→ What you need to do
Can you give the items again from the line with "To the nearest" up to and including the line with "Over which range", swapping "tallest" for "highest" and leaving everything else unchanged?

[[ Supplied material open ]]

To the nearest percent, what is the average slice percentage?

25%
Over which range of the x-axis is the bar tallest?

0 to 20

[[ Supplied material closed ]]
[[ Supplied material open ]]

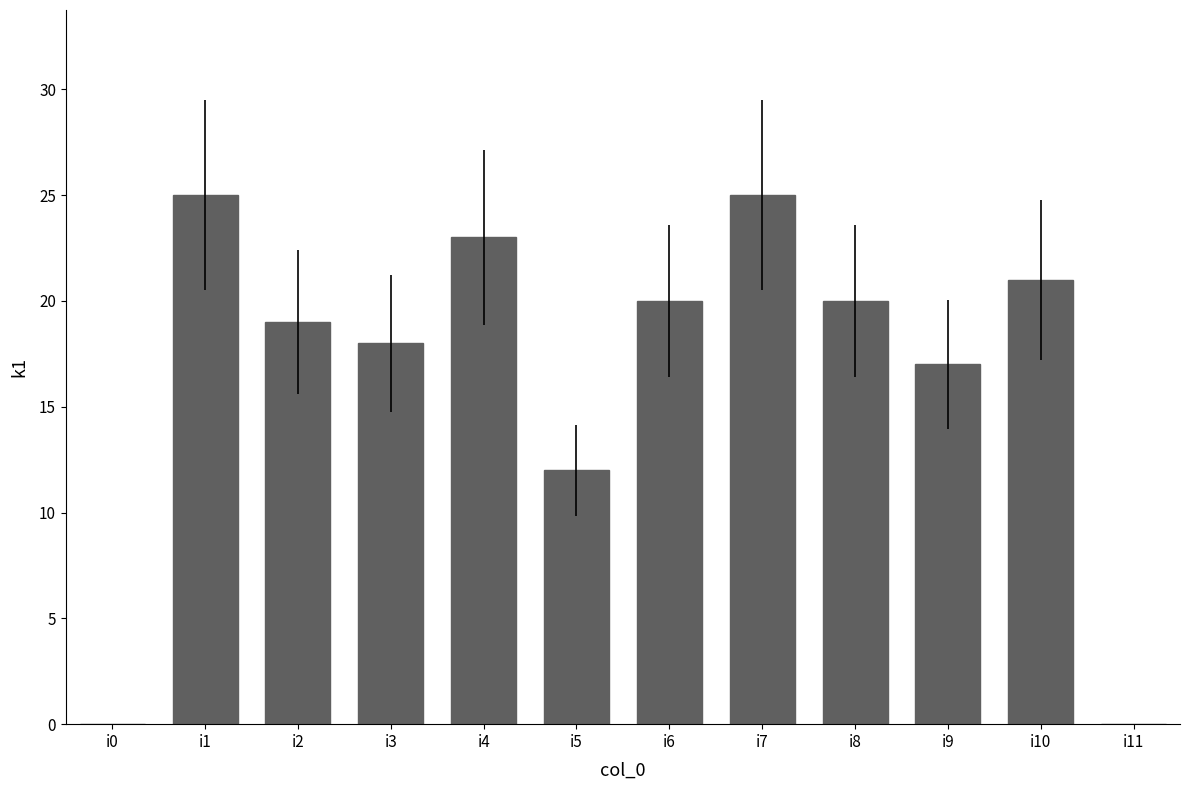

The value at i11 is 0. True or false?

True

[[ Supplied material closed ]]
[[ Supplied material open ]]

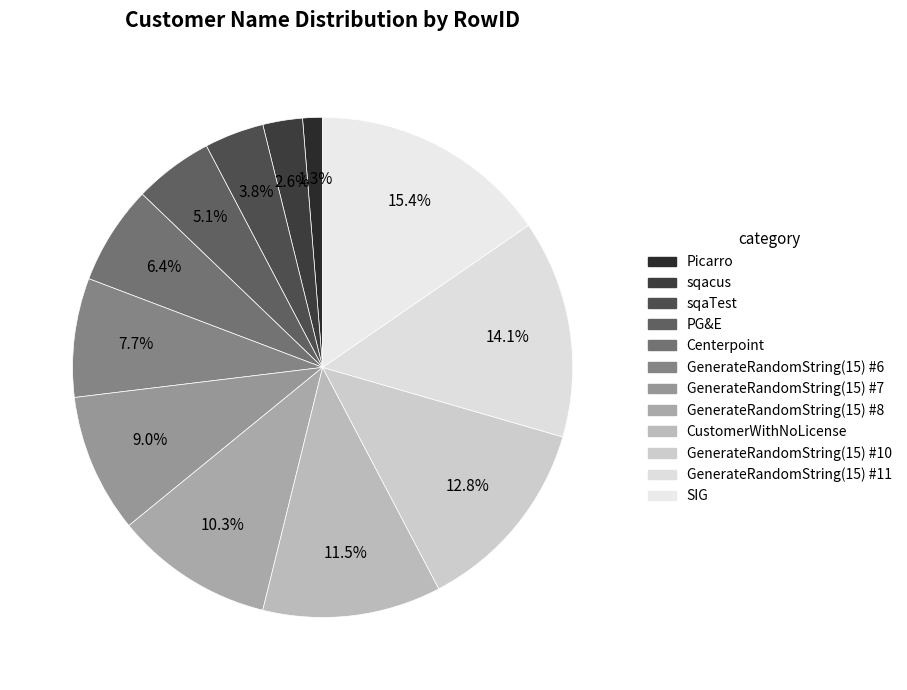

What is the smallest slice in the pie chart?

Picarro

[[ Supplied material closed ]]

→ Task output
To the nearest percent, what is the average slice percentage?

25%
Over which range of the x-axis is the bar highest?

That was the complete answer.